Why Every PM Should Know Growth
I spent years as a growth marketer before I ever touched a product roadmap. Ran paid media. Built attribution models. Fought with finance over incrementality. The whole thing.
Then I moved into product management and realized something immediately: most PMs have no idea how users find their product.
That's not a criticism. It's a blind spot baked into how the role is taught. Every PM course covers discovery, delivery, prioritization frameworks, stakeholder management. Almost none of them cover acquisition.
The Gap Is Expensive
Here's what happens when a PM doesn't understand growth: they build features in a vacuum.
They'll redesign an onboarding flow without knowing what the ad promised. They'll prioritize a feature because users "requested" it in interviews, not because it moves a conversion metric. They'll launch something and then ask the marketing team to "drive traffic to it" — as if traffic is a faucet you turn on.
I've been on both sides of that conversation.
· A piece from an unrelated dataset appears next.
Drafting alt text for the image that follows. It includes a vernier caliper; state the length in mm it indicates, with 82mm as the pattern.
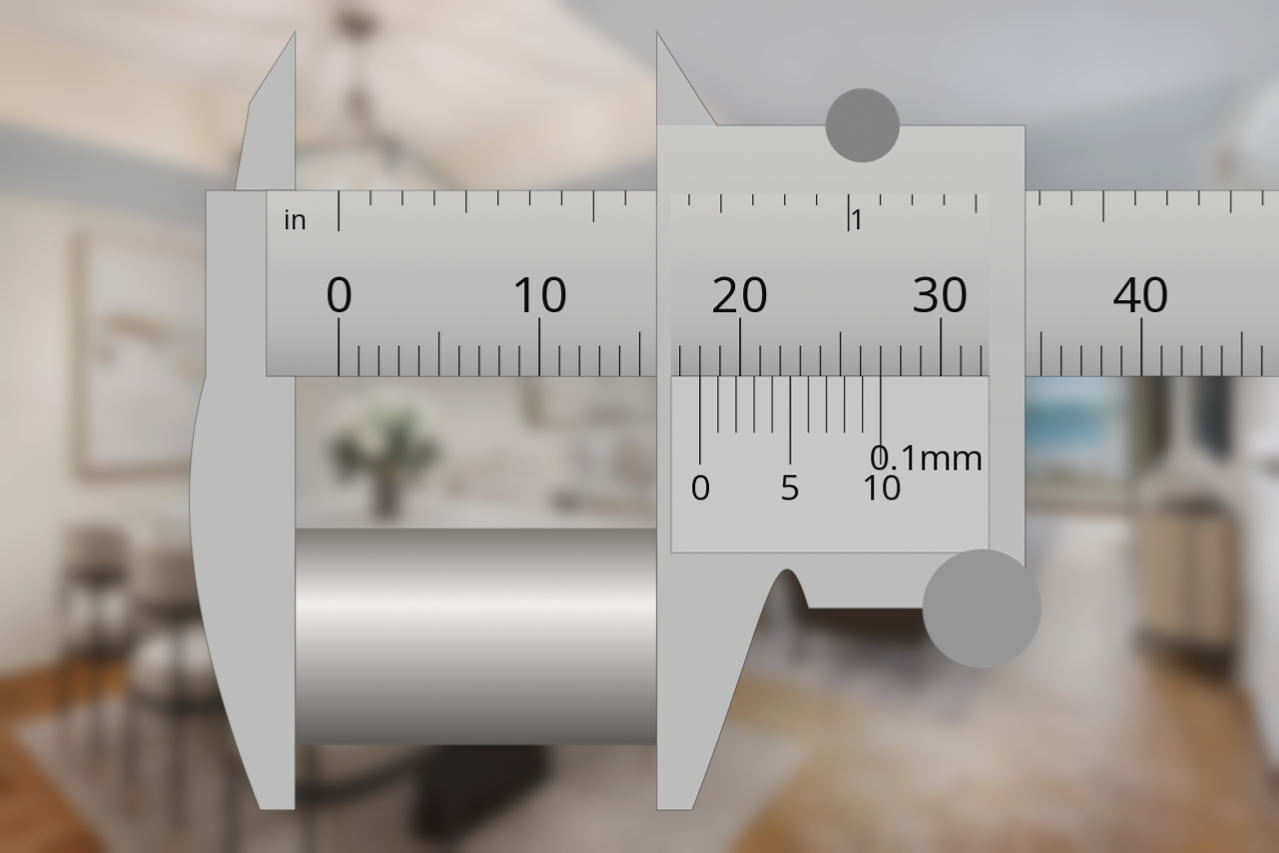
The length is 18.0mm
It's painful every time.
When I was running growth, the PMs I loved working with were the ones who asked: Where are these users coming from? What did we tell them before they landed here? What's the drop-off between signup and activation?
Those PMs shipped things that actually grew the business. The others shipped features that sat there.
What Growth Teaches You
Growth marketing isn't a bag of tricks. It's a way of thinking about the full user lifecycle, not just the in-app experience.
Funnel discipline. Every stage has a conversion rate. Every rate is a lever. When you internalize this, you stop asking "will users like this feature?" and start asking "which conversion rate does this move, and by how much?" That's a better question. It has an answer you can measure.
Speed over perfection. The growth playbook is built on rapid experimentation. Ship something small. Measure it. Kill it or scale it. PMs who adopt this cadence build momentum instead of waiting for the "right" solution. I've seen more value created by fast iteration than by perfect specs.
Attribution thinking. Understanding where value comes from changes how you prioritize. When you can trace a user from first touch to activation to revenue, you make different tradeoff decisions. You stop building for the loudest stakeholder and start building for the highest-leverage stage of the funnel.
This Isn't Theory
My career path went growth → ecommerce → product. Every step built on the last.
Growth taught me how users find products. Ecommerce taught me what makes them buy. Product management gave me the framework to prioritize all of it.
When I'm making a roadmap decision now, I'm not guessing at impact. I know which channel brings the highest-intent users. I know what the landing page promises. I know where the funnel breaks. That context makes me a better PM than any certification would.
The Practical Version
If you're a PM who hasn't spent time in growth, you don't need to switch careers. But you should do three things:
Sit in on a media buying meeting. Look at the channel attribution report. Ask your growth team what the biggest drop-off point is between ad click and product activation.
Then go look at your roadmap and see if any of your current priorities address that drop-off.
If the answer is no, you've found your blind spot.